The last point I think is quite important. The SSD drives constantly read and write as you use your PC. Since each block of space has a limited lifetime (e.g. 10000 writes) the drives tend to rotate the space and try not to use the same space for a while. How often this rotation has to reuse the same drive block depends on how full your drive is. A 240gb ssd with only 50gbs of stuff and windows on it should last longer than a 60Gb with 50gbs of stuff and windows.

Intel drives seem to be a cut above the rest with reliability. I would look at the new Intel SSD 330 drives, they seem to be cheaper than the Intel 520 which would be my first choice.
Gabor


Why is each block limited to that amount of writes? is it specifically made to last for that many writes or is that just an estimate made by the maker of it? like lets say for example a *block* was made to be move 100 times could it go over that amount or will it die at move 100 (sorry if that analogy does not make sense :pt1cable: )?

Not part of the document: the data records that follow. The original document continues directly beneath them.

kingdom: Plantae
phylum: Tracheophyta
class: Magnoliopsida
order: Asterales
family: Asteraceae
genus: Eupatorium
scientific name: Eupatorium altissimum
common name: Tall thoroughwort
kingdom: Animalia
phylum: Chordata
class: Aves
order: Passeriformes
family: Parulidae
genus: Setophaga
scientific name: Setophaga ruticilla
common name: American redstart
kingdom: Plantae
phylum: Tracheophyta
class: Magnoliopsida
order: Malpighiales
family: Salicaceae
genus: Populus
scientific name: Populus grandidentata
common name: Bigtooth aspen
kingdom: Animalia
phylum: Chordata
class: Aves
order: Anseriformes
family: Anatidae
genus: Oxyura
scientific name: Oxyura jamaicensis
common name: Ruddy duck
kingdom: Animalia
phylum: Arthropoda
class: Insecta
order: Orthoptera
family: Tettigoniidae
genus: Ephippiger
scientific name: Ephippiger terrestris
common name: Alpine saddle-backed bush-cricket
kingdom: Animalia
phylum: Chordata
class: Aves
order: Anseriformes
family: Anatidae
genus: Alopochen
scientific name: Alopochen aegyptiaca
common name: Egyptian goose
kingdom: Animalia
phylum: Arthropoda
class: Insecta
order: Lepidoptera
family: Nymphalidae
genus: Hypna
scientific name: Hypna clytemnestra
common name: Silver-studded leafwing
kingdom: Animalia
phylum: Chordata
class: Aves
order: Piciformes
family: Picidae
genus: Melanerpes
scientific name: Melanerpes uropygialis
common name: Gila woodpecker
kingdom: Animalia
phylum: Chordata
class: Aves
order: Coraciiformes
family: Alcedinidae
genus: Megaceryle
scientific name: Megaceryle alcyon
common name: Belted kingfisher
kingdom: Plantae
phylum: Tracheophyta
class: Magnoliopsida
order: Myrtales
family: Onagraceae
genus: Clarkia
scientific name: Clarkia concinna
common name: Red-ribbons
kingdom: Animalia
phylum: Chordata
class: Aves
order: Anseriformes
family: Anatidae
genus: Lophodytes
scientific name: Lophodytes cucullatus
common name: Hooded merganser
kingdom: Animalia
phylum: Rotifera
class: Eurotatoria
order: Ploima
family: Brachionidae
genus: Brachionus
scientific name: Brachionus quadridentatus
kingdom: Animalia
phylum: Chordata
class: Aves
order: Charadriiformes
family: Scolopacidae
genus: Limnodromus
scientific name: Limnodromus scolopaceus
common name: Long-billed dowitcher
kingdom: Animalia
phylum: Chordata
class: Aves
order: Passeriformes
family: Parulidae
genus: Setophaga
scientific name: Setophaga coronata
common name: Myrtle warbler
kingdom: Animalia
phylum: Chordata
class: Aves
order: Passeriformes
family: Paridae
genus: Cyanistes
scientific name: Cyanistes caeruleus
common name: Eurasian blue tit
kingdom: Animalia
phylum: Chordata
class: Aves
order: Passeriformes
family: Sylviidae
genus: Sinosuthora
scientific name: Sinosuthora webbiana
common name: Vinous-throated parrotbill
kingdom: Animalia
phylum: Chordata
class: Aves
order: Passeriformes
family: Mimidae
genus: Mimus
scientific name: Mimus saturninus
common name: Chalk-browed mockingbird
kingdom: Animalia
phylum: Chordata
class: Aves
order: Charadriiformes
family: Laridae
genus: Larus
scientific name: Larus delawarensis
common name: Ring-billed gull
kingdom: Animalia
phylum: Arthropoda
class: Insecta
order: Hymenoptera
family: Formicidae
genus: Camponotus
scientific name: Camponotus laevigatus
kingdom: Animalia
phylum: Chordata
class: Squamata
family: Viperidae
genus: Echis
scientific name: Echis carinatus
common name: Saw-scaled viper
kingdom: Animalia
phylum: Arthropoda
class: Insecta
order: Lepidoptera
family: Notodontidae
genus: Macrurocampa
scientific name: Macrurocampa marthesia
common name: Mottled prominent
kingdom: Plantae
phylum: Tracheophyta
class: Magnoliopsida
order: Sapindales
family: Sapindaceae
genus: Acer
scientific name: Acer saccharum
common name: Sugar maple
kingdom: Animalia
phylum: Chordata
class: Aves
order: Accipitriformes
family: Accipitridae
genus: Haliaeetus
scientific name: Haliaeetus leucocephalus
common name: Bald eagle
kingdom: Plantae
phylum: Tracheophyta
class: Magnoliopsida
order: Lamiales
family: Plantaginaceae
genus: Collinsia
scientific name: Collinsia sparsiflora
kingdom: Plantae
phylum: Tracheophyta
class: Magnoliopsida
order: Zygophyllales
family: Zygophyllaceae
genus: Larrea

What's happening physically, is each time a block is written, there is a residual voltage buildup. Eventually, this voltage buildup gets so large, the applied voltage to re-write to the block is of comparable size. Thus the block can no longer be changed. So there is no definitive number of write times, nor is it something the manufacturer wants. There is currently a fair amount of research in how to reset or prevent this voltage buildup (which eventually causes the drives to fail, by becoming read only. This is one big advantage over a HDD). Anyway hopefully that helps!